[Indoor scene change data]

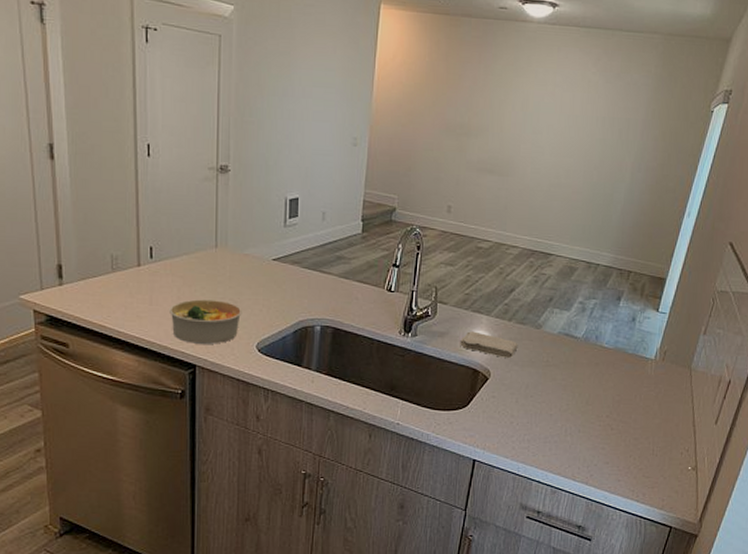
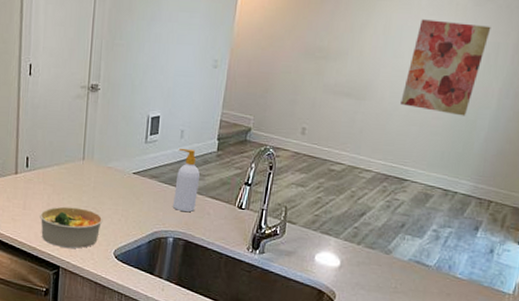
soap bottle: none [319,232,346,298] -> present [173,149,201,212]
washcloth: present [460,331,518,358] -> none [306,252,366,281]
wall art: none [542,96,621,190] -> present [400,19,491,116]

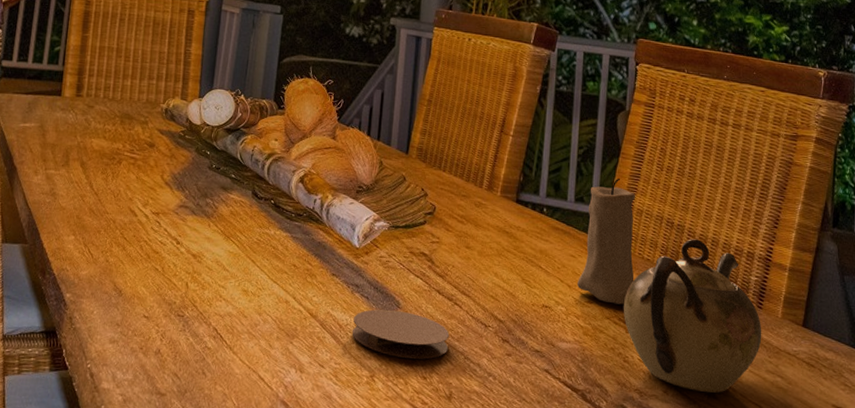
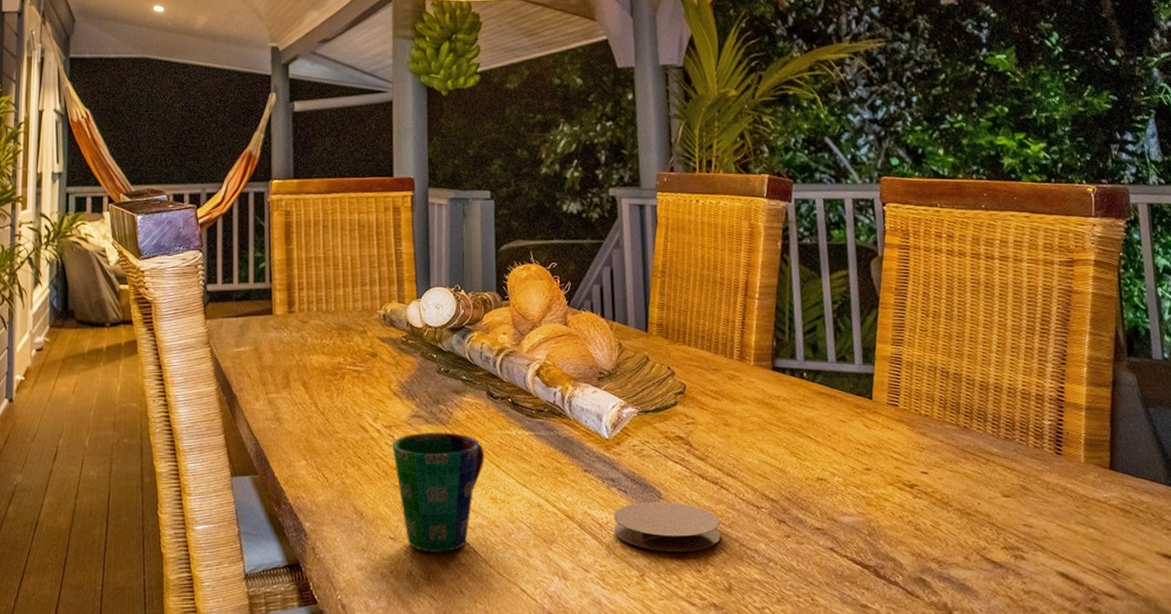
cup: none [157,222,242,336] -> present [392,432,484,553]
candle: present [577,178,635,305] -> none [852,330,914,468]
teapot: present [623,239,762,393] -> none [906,387,1066,554]

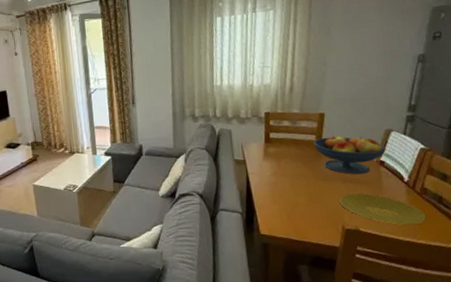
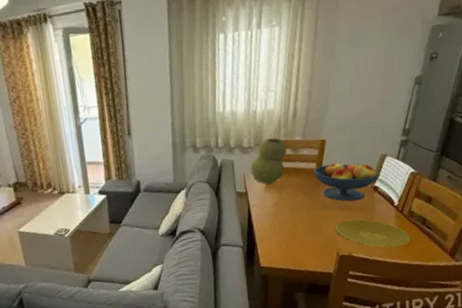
vase: none [248,110,285,153] -> present [250,137,287,184]

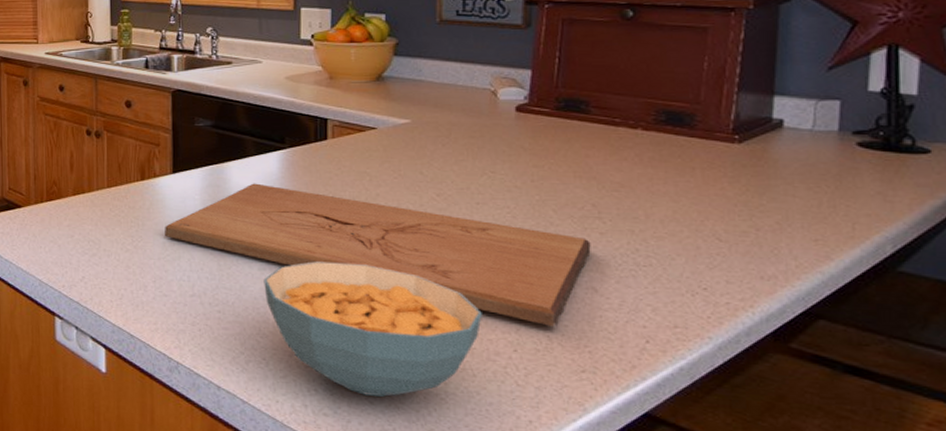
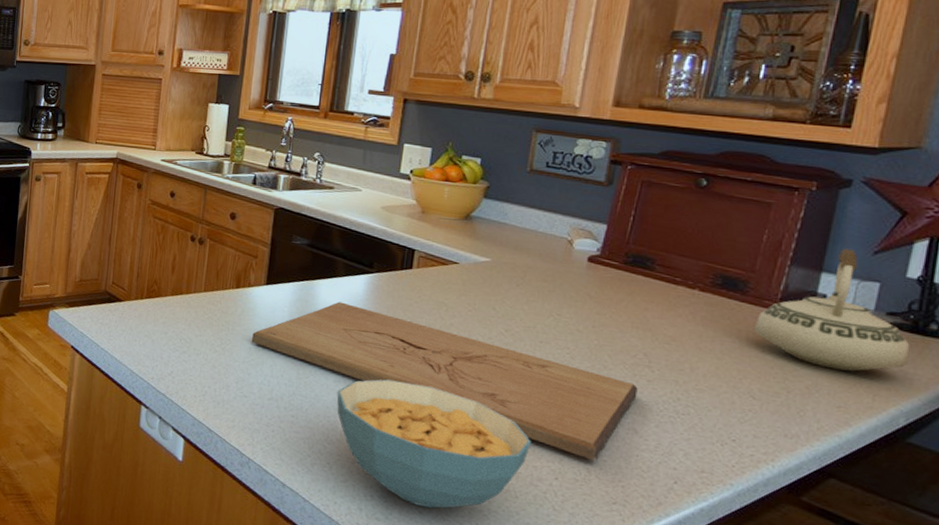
teakettle: none [708,67,886,200] -> present [754,248,910,372]

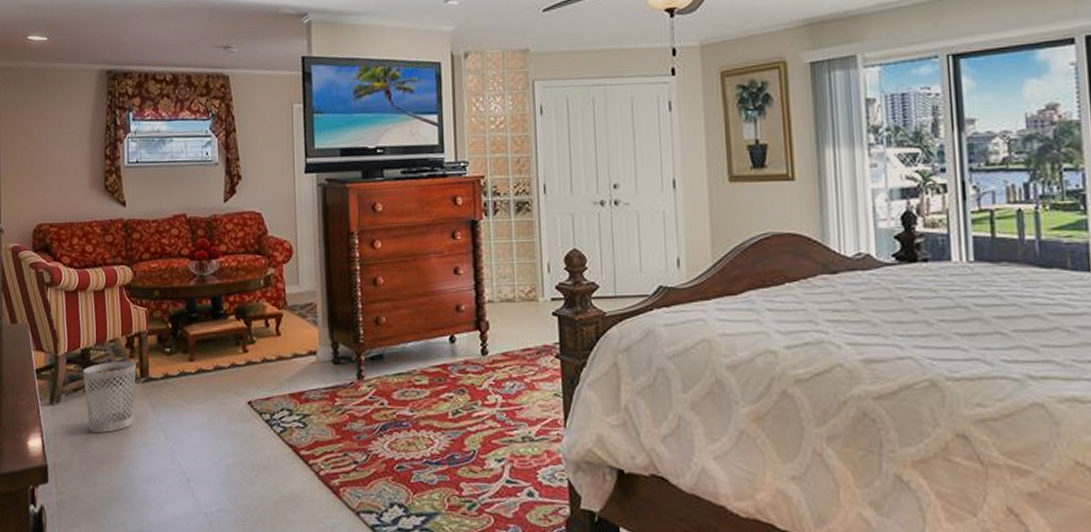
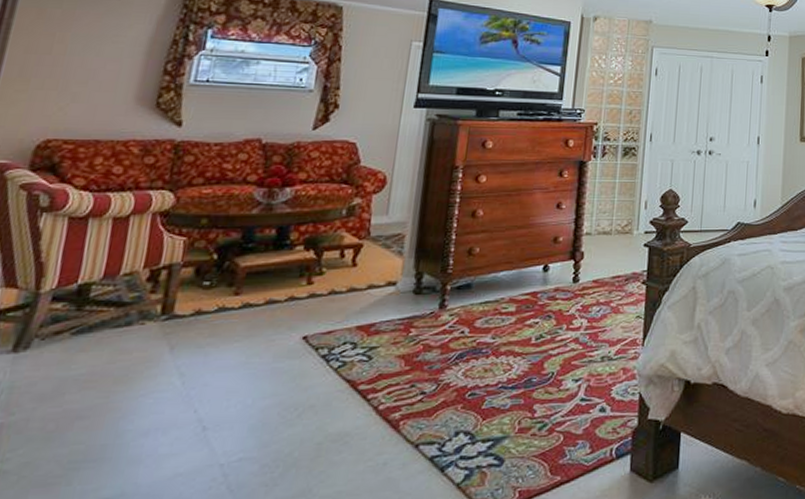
wastebasket: present [82,361,136,433] -> none [68,296,158,382]

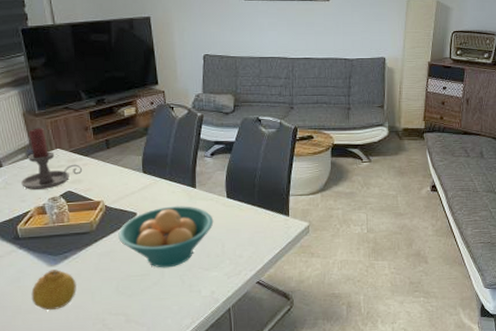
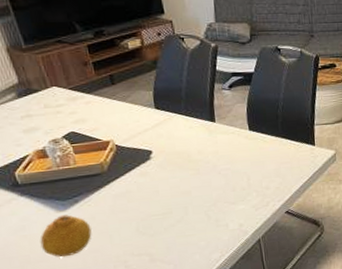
candle holder: present [21,127,83,190] -> none [14,64,86,133]
fruit bowl: present [118,206,214,268] -> none [133,140,237,205]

◆ Assignment: Identify each line in the records above that contains the word "candle", and copy it out in full.

◆ Task response:
candle: present [577,178,635,305] -> none [852,330,914,468]
candle holder: present [21,127,83,190] -> none [14,64,86,133]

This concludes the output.